Mehndi is an ancient form of body art using the leaves of a plant called henna, also known as cypress flower. The word henna comes from the Arabic word for the plant: hinna. The exact origin of mehndi is difficult to place but it has been around for 5000 years. Some historians believe that the origin of mehndi is India. Others think that the origin of mehndi is the Middle East or North Africa.Archaeologists have revealed that Henna was used in ancient Egypt. Some mummies in Egypt were found with mehndi applied on toes and fingers. There is also reference to the henna plant as the “Cypress of Egypt”.
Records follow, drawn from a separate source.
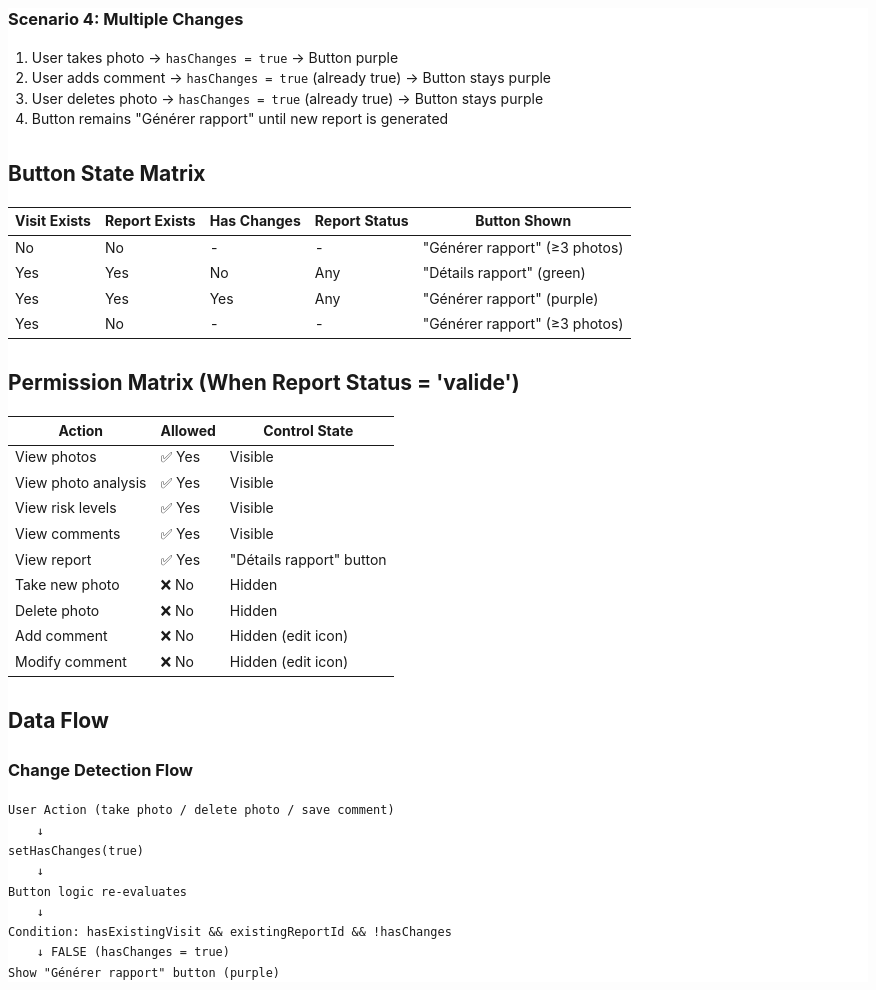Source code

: ### Scenario 4: Multiple Changes
1. User takes photo → `hasChanges = true` → Button purple
2. User adds comment → `hasChanges = true` (already true) → Button stays purple
3. User deletes photo → `hasChanges = true` (already true) → Button stays purple
4. Button remains "Générer rapport" until new report is generated

## Button State Matrix

| Visit Exists | Report Exists | Has Changes | Report Status | Button Shown |
|--------------|---------------|-------------|---------------|--------------|
| No | No | - | - | "Générer rapport" (≥3 photos) |
| Yes | Yes | No | Any | "Détails rapport" (green) |
| Yes | Yes | Yes | Any | "Générer rapport" (purple) |
| Yes | No | - | - | "Générer rapport" (≥3 photos) |

## Permission Matrix (When Report Status = 'valide')

| Action | Allowed | Control State |
|--------|---------|---------------|
| View photos | ✅ Yes | Visible |
| View photo analysis | ✅ Yes | Visible |
| View risk levels | ✅ Yes | Visible |
| View comments | ✅ Yes | Visible |
| View report | ✅ Yes | "Détails rapport" button |
| Take new photo | ❌ No | Hidden |
| Delete photo | ❌ No | Hidden |
| Add comment | ❌ No | Hidden (edit icon) |
| Modify comment | ❌ No | Hidden (edit icon) |

## Data Flow

### Change Detection Flow
```
User Action (take photo / delete photo / save comment)
    ↓
setHasChanges(true)
    ↓
Button logic re-evaluates
    ↓
Condition: hasExistingVisit && existingReportId && !hasChanges
    ↓ FALSE (hasChanges = true)
Show "Générer rapport" button (purple)
```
Mehndi  plays an important role in different events and celebrations in India. Mostly it is a female body art but sometimes men also apply mehndi on their hands. For example Mehndi can be applied on the hands of both the bride and groom.   It is a sign of many blessings.  Mehndi is also applied for luck, joy and beauty.  In weddings the bride always has the most mehndi on her hands with very intricate and elaborate structures and patterns. Sometimes many hours and even days are required to complete this bridal tradition process.
The Henna plant, which grows 4 to 6 feet tall, can be found in countries like Pakistan, India, Afghanistan, Egypt, Syria, Yemen, Uganda, Morocco, Senegal, Tanzania, Kenya, Iran and Palestine. The henna plant grows well in hot climates. The leaves of henna are  dried and crushed into a fine powder.  Water is added in until a thin paste is created.  Eucalyptus oil is applied to the skin before the henna for good results.  After the henna is applied, a sugar/citrus solution is applied to deepen the color.  It was a lot of fun drawing the designs on the girls.  They were very patient and still.  The results were very beautiful and will last for 7 to 14 days.

2 thoughts on “The Ancient Art of Mehndi

  1. Great job Vanessa. Very beautiful! How long did it take you to do these designs? I saw that remnants on Ava’s feet yesterday. Much better than a tattoo since they don’t last forever…

    1. Thanks, Roe! I watched a few mehndi videos on you tube before I started. It was tricky to keep the henna moving at a steady pace, sort of like piping the trim on a cake. It only took a couple of minutes and they looked really pretty. The girls really liked it.